Une cohabitation entre grands noms du cyclisme est toujours compliquée. Mais entre vous et Marcel Kittel, on a l’impression que tout se passe à merveille, aussi bien en course qu’en dehors. Qu’en est-il ?
Nous réussissons tous individuellement bien, et nous nous connaissons parfaitement. On sait si l’un est capable de tirer son épingle du jeu lors d’un final de course particulier, aussi bien pour lui que moi. Nous évoluons pour les mêmes couleurs depuis quelques années, et nous nous comprenons vraiment bien, c’est l’essentiel. Sans ça, je ne pense pas qu’on en serait arrivé à un tel stade d’amitié et de succès.
Le début de saison a justement été difficile pour Kittel. Dans quelle mesure pouvez-vous l’aider dans la compétition, malgré une opposition de style ?

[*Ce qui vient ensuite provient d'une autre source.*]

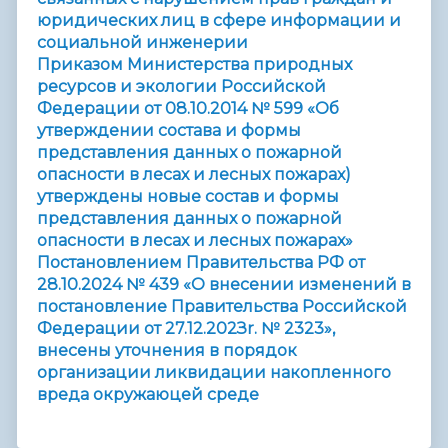
юридических лиц в сфере информации и
социальной инженерии
Приказом Министерства природных
ресурсов и экологии Российской
Федерации от 08.10.2014 № 599
«
Об
утверждении состава и формы
представления данных о пожарной
опасности в лесах и лесных пожарах)
утверждены новые состав и формы
представления данных о пожарной
опасности в лесах и лесных пожарах
»
Постановлением Правительства РФ от
28.10.2024 № 439
«
О внесении изменений в
постановление Правительства Российской
Федерации от 27.12.202Зr. № 2323
»
,
внесены уточнения в порядок
организации ликвидации накопленного
вреда окружаюцей среде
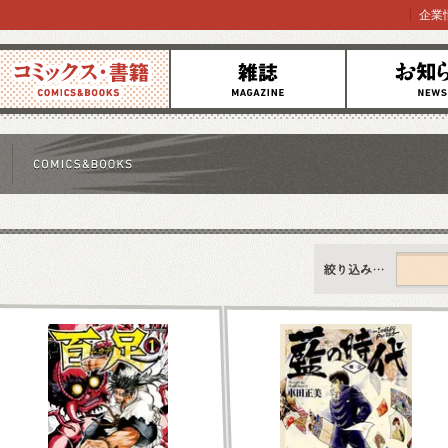
企業
コミックス
雑誌
お知らせ
すべて
新刊情報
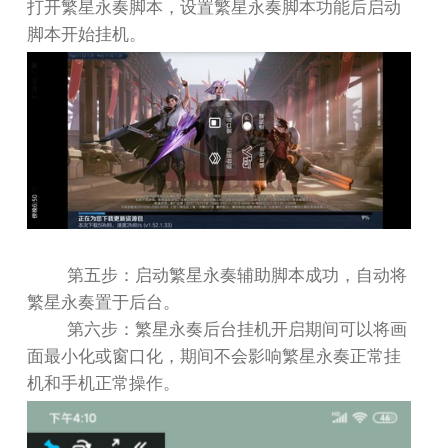
打开繁星永奏脚本，设置繁星永奏脚本功能后启动
脚本开始挂机。
第五步：启动繁星永奏辅助脚本成功，自动将
繁星永奏置于后台。
第六步：繁星永奏后台挂机开启期间可以将画
面最小化或窗口化，期间不会影响繁星永奏正常挂
机和手机正常操作。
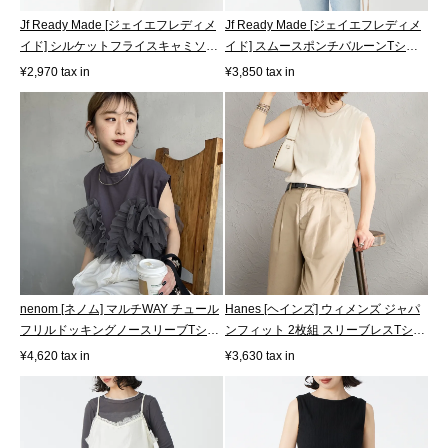
Jf Ready Made [ジェイエフレディメ
Jf Ready Made [ジェイエフレディメ
イド] シルケットフライスキャミソー
イド] スムースポンチバルーンTシャ
ル...
ツ [...
¥2,970 tax in
¥3,850 tax in
nenom [ネノム] マルチWAY チュール
Hanes [ヘインズ] ウィメンズ ジャパ
フリルドッキングノースリーブTシャ
ンフィット 2枚組 スリーブレスTシャ
ツ [...
ツ...
¥4,620 tax in
¥3,630 tax in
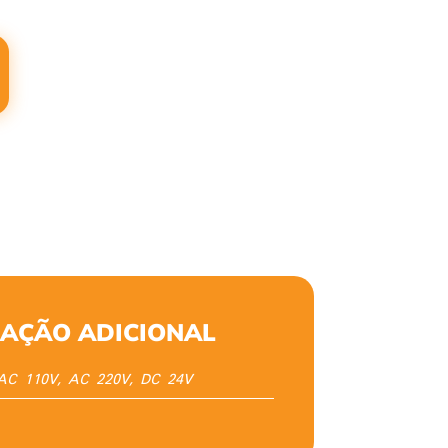
AÇÃO ADICIONAL
AC 110V, AC 220V, DC 24V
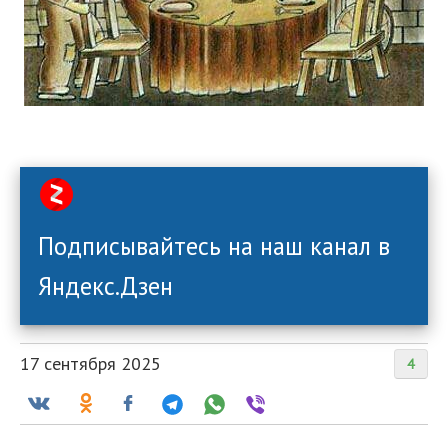
Подписывайтесь на наш канал в
Яндекс.Дзен
17 сентября 2025
4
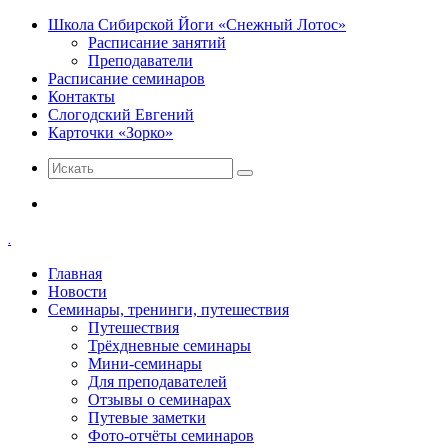
Школа Сибирской Йоги «Снежный Лотос»
Расписание занятий
Преподаватели
Расписание семинаров
Контакты
Слогодский Евгений
Карточки «Зорко»
Искать
Меню
.
Главная
Новости
Семинары, тренинги, путешествия
Путешествия
Трёхдневные семинары
Мини-семинары
Для преподавателей
Отзывы о семинарах
Путевые заметки
Фото-отчёты семинаров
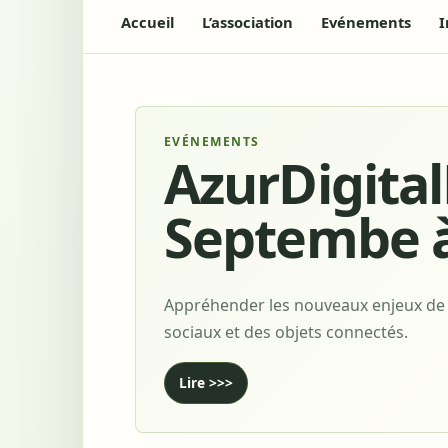
Accueil
L’association
Evénements
I
EVÉNEMENTS
AzurDigita
Septembe à
Appréhender les nouveaux enjeux de l’
sociaux et des objets connectés.
Lire >>>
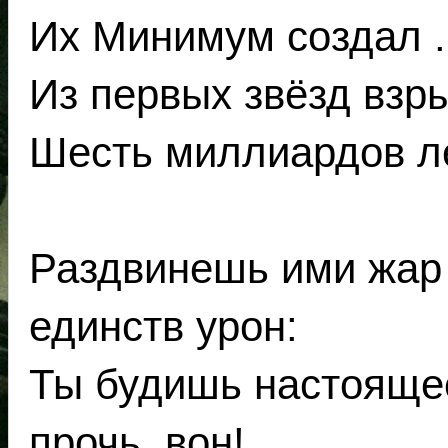
Их Минимум создал .
Из первых звёзд взры
Шесть миллиардов ле
Раздвинешь ими жар 
единств урон:
Ты будишь настоящее
прочь, вон!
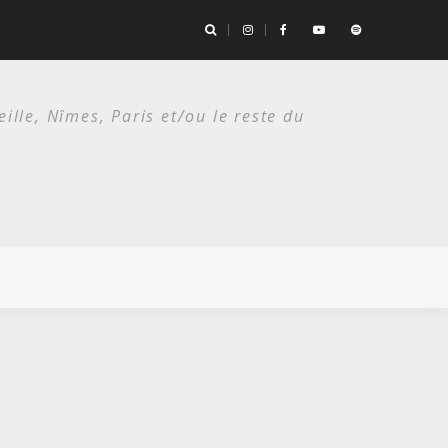
es deux étés du punk.
lle, Nîmes, Paris et/ou le reste du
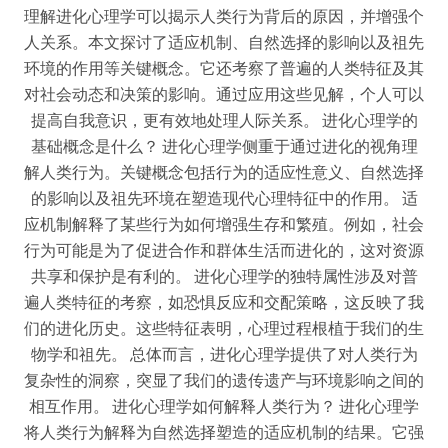
理解进化心理学可以揭示人类行为背后的原因，并增强个
人关系。本文探讨了适应机制、自然选择的影响以及祖先
环境的作用等关键概念。它还考察了普遍的人类特征及其
对社会动态和决策的影响。通过应用这些见解，个人可以
提高自我意识，更有效地处理人际关系。 进化心理学的
基础概念是什么？ 进化心理学侧重于通过进化的视角理
解人类行为。关键概念包括行为的适应性意义、自然选择
的影响以及祖先环境在塑造现代心理特征中的作用。 适
应机制解释了某些行为如何增强生存和繁殖。例如，社会
行为可能是为了促进合作和群体生活而进化的，这对资源
共享和保护是有利的。 进化心理学的独特属性涉及对普
遍人类特征的考察，如恐惧反应和交配策略，这反映了我
们的进化历史。这些特征表明，心理过程根植于我们的生
物学和祖先。 总体而言，进化心理学提供了对人类行为
复杂性的洞察，突显了我们的遗传遗产与环境影响之间的
相互作用。 进化心理学如何解释人类行为？ 进化心理学
将人类行为解释为自然选择塑造的适应机制的结果。它强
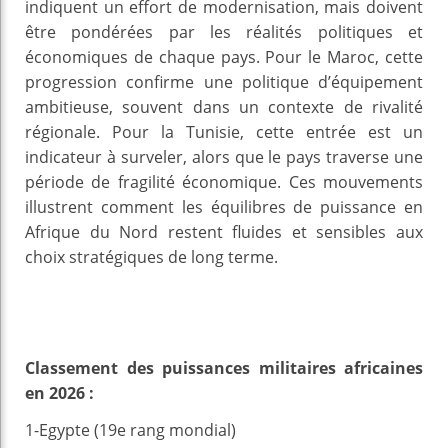
indiquent un effort de modernisation, mais doivent
être pondérées par les réalités politiques et
économiques de chaque pays. Pour le Maroc, cette
progression confirme une politique d’équipement
ambitieuse, souvent dans un contexte de rivalité
régionale. Pour la Tunisie, cette entrée est un
indicateur à surveler, alors que le pays traverse une
période de fragilité économique. Ces mouvements
illustrent comment les équilibres de puissance en
Afrique du Nord restent fluides et sensibles aux
choix stratégiques de long terme.
Classement des puissances militaires africaines
en 2026 :
1-Egypte (19e rang mondial)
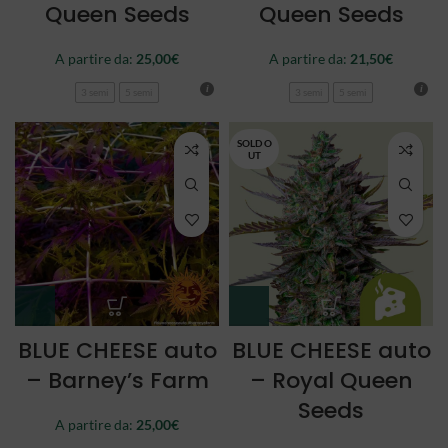
Queen Seeds
Queen Seeds
A partire da:
25,00
€
A partire da:
21,50
€
3 semi
5 semi
3 semi
5 semi
SOLD O
UT
BLUE CHEESE auto
BLUE CHEESE auto
– Barney’s Farm
– Royal Queen
Seeds
A partire da:
25,00
€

Nous n’avons que très peu couru ensemble cette année, mais nous nous côtoyons et entraînons ensemble quelque fois. L’entraide est de rigueur entre nous, on doit stimuler l’autre, c’est comme ça que je vois mon rôle dans l’équipe, et vis-à-vis de Marcel.
Giant-Shimano doit donc faire avec deux têtes d’affiche du sprint mondial. Mais n’avez-vous jamais eu l’envie de vous lancer en tant que leader unique ?
La manière dont nous travaillons chez Giant est la même pour tous et nous essayons d’adapter la méthode à chacun de nous en fonction des qualités individuelles. Gagner suite à une performance collective est aussi plaisant qu’une victoire en solo, et cela sert à souder le collectif.
Pour finir, vous avez 25 ans. Quels sont vos priorités pour les années futures, s’imposer sur un Monument, un Mondial, remporter un classement par points sur un grand tour ?
Pour être honnête, entre les Mondiaux et les Monuments, je ne fais pas de distinction, ce sont mes plus grands objectifs. Je n’étais pas loin de gagner au Vélodrome de Roubaix cette année et je peux encore faire mieux. Je dois saisir les opportunités qui se présenteront encore, et répondre aux attentes.